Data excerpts
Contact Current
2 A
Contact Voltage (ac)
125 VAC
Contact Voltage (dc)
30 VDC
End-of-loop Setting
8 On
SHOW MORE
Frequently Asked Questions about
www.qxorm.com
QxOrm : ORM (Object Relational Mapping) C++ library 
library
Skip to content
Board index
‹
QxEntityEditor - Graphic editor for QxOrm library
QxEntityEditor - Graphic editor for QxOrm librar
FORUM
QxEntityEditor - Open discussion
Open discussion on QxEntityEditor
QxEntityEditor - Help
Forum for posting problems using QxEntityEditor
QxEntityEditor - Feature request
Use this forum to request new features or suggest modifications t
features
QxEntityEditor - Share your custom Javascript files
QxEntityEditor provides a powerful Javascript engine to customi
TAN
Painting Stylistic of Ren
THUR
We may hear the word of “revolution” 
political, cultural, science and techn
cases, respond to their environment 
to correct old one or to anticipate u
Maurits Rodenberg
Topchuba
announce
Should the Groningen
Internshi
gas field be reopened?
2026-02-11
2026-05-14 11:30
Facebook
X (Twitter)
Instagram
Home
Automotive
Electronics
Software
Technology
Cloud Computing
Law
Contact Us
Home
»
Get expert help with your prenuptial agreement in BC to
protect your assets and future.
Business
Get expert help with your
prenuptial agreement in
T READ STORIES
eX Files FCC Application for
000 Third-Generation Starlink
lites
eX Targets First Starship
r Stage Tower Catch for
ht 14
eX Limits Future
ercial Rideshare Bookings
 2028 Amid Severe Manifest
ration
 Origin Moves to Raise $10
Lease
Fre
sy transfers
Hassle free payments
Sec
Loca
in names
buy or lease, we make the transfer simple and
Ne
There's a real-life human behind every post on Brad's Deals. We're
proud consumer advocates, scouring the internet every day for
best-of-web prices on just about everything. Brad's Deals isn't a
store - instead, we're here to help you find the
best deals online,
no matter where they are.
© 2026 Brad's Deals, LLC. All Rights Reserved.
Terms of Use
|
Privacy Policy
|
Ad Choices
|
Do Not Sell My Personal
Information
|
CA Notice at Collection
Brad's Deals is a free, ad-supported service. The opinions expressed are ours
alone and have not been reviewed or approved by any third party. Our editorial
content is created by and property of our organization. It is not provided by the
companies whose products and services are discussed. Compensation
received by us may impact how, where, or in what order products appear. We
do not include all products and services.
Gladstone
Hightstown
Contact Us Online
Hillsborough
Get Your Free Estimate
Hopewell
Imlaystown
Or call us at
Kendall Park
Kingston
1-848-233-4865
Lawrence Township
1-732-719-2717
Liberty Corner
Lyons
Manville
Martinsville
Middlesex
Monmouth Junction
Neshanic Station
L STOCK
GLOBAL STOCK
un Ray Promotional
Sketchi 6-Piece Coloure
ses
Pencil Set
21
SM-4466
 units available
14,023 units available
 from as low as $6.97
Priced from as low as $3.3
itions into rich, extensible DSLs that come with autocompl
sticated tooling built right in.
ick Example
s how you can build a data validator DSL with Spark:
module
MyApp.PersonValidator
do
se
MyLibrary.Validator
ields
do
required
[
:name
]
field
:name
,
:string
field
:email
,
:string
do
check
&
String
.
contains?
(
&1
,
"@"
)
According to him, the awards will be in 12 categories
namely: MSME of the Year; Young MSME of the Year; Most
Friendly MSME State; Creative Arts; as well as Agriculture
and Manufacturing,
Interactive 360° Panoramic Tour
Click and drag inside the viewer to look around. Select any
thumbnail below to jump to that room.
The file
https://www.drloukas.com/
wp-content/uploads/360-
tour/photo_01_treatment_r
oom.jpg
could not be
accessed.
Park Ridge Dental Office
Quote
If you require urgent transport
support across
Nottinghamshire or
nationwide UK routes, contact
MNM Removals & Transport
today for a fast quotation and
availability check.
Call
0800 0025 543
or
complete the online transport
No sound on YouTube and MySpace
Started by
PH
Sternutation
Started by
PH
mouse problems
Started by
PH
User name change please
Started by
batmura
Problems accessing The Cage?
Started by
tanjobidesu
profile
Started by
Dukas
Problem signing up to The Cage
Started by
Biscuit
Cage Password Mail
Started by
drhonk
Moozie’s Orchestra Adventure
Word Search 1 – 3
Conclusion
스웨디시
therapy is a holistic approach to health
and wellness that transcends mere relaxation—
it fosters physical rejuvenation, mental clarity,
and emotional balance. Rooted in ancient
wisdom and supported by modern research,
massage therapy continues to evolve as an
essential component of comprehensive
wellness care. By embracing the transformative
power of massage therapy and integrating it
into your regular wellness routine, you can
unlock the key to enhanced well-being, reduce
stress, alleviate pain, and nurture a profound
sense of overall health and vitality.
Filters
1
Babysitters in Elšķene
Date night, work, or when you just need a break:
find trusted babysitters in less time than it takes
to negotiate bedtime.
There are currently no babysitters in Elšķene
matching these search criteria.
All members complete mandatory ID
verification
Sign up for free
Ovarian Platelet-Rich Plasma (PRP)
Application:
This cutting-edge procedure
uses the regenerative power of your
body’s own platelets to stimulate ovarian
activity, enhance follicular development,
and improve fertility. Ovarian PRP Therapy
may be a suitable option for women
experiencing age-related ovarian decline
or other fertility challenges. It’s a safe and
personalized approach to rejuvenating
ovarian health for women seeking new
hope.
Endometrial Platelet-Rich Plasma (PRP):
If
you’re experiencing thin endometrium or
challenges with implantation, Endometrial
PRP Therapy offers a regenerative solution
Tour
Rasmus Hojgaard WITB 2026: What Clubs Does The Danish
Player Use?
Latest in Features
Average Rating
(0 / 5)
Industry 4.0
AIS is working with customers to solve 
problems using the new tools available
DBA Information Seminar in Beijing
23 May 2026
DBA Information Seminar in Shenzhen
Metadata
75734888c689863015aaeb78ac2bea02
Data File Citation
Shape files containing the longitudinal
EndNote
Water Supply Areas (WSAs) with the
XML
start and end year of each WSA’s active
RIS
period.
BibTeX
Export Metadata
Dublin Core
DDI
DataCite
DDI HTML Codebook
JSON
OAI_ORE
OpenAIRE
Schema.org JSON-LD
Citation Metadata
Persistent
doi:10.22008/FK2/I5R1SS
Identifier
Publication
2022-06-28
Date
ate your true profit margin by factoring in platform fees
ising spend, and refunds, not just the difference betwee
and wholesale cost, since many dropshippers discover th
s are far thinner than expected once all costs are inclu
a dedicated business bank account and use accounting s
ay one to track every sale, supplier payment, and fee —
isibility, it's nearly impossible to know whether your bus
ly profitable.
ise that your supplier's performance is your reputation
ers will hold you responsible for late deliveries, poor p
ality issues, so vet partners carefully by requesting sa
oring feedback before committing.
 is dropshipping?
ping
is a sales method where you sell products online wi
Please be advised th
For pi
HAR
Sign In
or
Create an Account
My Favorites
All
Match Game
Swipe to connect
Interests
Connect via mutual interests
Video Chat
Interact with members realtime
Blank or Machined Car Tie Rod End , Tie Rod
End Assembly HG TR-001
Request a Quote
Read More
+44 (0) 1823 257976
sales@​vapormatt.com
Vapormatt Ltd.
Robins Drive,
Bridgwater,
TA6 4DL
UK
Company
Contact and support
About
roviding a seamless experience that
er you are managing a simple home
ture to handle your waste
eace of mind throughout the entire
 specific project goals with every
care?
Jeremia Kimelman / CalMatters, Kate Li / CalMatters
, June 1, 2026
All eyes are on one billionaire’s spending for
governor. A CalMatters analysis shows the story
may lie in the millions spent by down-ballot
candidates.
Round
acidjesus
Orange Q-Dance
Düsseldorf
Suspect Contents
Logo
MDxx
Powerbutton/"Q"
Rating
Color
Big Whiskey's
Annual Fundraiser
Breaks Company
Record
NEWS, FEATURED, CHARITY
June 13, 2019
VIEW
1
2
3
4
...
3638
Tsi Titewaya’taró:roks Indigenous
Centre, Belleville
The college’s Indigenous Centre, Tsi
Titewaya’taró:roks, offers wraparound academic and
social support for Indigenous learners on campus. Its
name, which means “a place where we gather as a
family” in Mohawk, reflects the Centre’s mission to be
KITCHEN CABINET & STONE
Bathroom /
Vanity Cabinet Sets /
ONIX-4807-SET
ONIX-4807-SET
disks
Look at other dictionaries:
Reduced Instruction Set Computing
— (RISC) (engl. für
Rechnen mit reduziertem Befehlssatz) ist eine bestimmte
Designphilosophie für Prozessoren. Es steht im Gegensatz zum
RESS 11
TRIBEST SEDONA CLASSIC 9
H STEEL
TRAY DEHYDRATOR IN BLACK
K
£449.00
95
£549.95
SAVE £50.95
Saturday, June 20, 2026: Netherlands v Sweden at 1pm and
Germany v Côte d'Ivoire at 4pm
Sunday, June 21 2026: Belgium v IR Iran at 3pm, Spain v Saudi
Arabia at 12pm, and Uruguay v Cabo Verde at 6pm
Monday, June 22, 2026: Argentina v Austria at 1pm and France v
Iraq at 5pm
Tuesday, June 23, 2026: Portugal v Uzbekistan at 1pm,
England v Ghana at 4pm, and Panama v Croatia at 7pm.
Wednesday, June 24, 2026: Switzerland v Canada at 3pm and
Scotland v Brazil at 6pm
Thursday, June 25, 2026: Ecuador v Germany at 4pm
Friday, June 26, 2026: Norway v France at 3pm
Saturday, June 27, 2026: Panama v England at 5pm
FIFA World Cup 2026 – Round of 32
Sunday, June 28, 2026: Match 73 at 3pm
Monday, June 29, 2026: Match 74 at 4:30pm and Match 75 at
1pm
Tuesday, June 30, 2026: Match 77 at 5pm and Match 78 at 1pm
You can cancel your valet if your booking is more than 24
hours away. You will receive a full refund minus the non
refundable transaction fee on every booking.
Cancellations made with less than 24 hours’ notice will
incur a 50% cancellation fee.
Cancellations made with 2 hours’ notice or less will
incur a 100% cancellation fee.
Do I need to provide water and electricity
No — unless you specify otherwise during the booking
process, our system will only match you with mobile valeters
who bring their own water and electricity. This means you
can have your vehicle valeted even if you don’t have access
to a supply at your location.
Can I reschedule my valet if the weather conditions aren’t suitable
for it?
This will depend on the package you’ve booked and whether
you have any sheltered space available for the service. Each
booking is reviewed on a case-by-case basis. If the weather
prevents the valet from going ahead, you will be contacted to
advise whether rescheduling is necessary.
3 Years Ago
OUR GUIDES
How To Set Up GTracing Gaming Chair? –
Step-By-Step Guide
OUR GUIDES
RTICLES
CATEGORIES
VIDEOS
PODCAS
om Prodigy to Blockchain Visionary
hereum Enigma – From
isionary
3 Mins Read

- [What to produce] All lines above from the line with "Word Search 1 – 3" through the line with "experiencing age-related ovarian decline", both included, are to be set down exactly, with nothing else.

- [Response area]
Word Search 1 – 3
Conclusion
스웨디시
therapy is a holistic approach to health
and wellness that transcends mere relaxation—
it fosters physical rejuvenation, mental clarity,
and emotional balance. Rooted in ancient
wisdom and supported by modern research,
massage therapy continues to evolve as an
essential component of comprehensive
wellness care. By embracing the transformative
power of massage therapy and integrating it
into your regular wellness routine, you can
unlock the key to enhanced well-being, reduce
stress, alleviate pain, and nurture a profound
sense of overall health and vitality.
Filters
1
Babysitters in Elšķene
Date night, work, or when you just need a break:
find trusted babysitters in less time than it takes
to negotiate bedtime.
There are currently no babysitters in Elšķene
matching these search criteria.
All members complete mandatory ID
verification
Sign up for free
Ovarian Platelet-Rich Plasma (PRP)
Application:
This cutting-edge procedure
uses the regenerative power of your
body’s own platelets to stimulate ovarian
activity, enhance follicular development,
and improve fertility. Ovarian PRP Therapy
may be a suitable option for women
experiencing age-related ovarian decline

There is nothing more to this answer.